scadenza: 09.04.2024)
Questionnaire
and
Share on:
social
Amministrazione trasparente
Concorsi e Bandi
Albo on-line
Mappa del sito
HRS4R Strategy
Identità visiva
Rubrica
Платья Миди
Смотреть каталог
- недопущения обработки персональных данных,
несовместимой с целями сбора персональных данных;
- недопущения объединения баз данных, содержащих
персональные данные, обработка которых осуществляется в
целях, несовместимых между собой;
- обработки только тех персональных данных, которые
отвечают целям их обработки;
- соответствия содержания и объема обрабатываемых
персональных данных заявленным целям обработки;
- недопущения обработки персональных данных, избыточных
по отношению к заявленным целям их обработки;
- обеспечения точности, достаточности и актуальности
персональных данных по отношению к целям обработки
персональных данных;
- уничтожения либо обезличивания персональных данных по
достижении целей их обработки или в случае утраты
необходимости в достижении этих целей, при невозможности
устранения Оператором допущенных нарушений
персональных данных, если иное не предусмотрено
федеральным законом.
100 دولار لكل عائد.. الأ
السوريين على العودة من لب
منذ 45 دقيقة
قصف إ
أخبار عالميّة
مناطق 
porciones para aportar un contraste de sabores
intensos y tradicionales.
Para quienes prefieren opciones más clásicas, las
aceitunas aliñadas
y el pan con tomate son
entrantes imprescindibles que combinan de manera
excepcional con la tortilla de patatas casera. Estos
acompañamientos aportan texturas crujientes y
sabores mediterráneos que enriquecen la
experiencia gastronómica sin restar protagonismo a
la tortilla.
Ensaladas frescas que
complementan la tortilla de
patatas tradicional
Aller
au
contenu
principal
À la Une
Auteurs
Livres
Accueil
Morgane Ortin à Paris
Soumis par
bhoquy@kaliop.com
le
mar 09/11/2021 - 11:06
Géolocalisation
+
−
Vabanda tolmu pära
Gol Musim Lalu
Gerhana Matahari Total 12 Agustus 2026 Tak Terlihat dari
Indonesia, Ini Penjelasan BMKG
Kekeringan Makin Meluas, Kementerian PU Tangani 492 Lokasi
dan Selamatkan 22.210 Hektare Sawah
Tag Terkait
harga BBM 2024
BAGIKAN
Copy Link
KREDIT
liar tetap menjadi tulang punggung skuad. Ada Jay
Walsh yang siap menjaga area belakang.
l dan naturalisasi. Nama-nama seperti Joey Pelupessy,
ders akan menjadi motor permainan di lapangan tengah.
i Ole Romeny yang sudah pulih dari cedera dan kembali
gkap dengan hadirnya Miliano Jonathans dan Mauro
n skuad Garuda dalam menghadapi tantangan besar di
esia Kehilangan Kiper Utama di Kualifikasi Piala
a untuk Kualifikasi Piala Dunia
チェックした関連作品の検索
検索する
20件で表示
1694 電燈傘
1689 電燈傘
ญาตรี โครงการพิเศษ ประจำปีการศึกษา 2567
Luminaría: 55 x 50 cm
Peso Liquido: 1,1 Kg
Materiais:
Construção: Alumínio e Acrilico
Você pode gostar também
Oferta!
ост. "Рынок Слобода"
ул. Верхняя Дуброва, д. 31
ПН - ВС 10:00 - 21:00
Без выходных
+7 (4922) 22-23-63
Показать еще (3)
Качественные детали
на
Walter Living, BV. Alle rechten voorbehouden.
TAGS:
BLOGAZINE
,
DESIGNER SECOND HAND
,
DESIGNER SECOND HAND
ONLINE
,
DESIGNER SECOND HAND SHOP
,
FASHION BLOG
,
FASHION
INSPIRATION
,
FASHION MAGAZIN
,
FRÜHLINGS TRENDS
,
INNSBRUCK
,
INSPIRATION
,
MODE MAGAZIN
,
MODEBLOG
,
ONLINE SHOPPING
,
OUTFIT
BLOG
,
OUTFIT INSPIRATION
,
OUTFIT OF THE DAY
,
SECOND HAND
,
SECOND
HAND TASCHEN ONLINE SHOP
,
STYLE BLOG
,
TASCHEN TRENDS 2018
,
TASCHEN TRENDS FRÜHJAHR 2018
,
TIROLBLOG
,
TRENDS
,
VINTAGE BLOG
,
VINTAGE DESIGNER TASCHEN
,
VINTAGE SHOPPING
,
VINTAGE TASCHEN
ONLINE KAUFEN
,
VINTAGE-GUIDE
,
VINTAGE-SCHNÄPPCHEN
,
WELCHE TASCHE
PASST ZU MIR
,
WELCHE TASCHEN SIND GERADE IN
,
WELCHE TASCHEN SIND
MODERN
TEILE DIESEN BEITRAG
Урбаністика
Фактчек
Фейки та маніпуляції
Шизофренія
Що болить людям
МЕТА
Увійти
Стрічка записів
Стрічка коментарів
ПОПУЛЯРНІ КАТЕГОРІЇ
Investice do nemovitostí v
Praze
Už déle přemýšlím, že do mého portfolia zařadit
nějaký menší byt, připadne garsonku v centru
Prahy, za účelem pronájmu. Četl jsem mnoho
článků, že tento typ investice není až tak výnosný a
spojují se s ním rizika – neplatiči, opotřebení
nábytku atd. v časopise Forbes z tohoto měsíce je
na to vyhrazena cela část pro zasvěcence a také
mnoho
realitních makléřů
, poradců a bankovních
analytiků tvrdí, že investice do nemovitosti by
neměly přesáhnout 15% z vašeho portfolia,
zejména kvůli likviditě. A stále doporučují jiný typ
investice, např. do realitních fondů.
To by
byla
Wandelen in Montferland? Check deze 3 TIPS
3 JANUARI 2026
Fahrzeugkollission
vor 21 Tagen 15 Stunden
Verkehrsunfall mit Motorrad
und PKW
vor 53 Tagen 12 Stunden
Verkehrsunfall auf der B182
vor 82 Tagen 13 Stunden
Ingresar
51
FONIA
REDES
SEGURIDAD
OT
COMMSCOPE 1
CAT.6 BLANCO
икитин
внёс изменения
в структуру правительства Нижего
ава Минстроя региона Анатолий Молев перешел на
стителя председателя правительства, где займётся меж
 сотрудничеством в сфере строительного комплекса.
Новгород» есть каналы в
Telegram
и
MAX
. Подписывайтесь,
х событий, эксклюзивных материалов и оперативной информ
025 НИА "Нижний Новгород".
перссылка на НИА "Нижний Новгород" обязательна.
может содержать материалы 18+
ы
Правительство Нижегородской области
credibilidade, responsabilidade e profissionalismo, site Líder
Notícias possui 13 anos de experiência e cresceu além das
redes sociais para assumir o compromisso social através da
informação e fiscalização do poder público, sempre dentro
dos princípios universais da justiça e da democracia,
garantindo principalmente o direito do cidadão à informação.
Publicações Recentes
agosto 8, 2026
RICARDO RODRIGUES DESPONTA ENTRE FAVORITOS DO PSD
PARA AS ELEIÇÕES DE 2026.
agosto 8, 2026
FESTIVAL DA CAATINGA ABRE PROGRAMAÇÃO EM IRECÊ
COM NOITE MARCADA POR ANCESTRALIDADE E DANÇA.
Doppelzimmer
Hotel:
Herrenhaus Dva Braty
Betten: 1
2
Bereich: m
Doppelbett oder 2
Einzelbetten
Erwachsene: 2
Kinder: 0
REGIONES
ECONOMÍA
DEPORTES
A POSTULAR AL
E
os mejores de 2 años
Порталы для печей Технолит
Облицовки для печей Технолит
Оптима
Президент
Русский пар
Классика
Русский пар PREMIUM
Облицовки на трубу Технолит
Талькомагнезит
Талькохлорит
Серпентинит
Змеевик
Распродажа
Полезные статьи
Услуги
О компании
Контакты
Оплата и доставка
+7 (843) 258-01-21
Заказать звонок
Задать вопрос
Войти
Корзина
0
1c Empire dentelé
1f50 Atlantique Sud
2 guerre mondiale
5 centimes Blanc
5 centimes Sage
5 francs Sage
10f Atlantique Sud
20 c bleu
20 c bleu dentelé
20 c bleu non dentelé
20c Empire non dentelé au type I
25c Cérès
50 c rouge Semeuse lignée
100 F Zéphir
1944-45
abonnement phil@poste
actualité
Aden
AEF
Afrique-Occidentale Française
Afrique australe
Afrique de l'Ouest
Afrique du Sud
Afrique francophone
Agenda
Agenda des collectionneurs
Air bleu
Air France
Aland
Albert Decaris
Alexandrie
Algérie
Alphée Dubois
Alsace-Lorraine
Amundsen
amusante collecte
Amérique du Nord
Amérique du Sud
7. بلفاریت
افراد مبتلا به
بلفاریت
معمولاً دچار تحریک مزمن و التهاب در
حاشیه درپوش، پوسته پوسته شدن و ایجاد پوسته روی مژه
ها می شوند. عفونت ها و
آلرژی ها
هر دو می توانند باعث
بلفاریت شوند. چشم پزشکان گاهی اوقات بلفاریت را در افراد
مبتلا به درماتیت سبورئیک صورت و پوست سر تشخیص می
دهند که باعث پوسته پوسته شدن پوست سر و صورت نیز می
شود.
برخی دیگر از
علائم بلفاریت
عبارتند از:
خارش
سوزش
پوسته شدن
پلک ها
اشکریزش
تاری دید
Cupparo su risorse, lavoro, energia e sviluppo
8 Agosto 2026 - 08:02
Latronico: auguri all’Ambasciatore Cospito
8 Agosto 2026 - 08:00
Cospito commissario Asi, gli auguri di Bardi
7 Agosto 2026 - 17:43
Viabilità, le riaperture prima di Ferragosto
________________________________________
Starting at the first line of the data above, retype each line exactly until you reach the line containing "отвечают целям их обработки;", and include that line too.

• **Response**:
scadenza: 09.04.2024)
Questionnaire
and
Share on:
social
Amministrazione trasparente
Concorsi e Bandi
Albo on-line
Mappa del sito
HRS4R Strategy
Identità visiva
Rubrica
Платья Миди
Смотреть каталог
- недопущения обработки персональных данных,
несовместимой с целями сбора персональных данных;
- недопущения объединения баз данных, содержащих
персональные данные, обработка которых осуществляется в
целях, несовместимых между собой;
- обработки только тех персональных данных, которые
отвечают целям их обработки;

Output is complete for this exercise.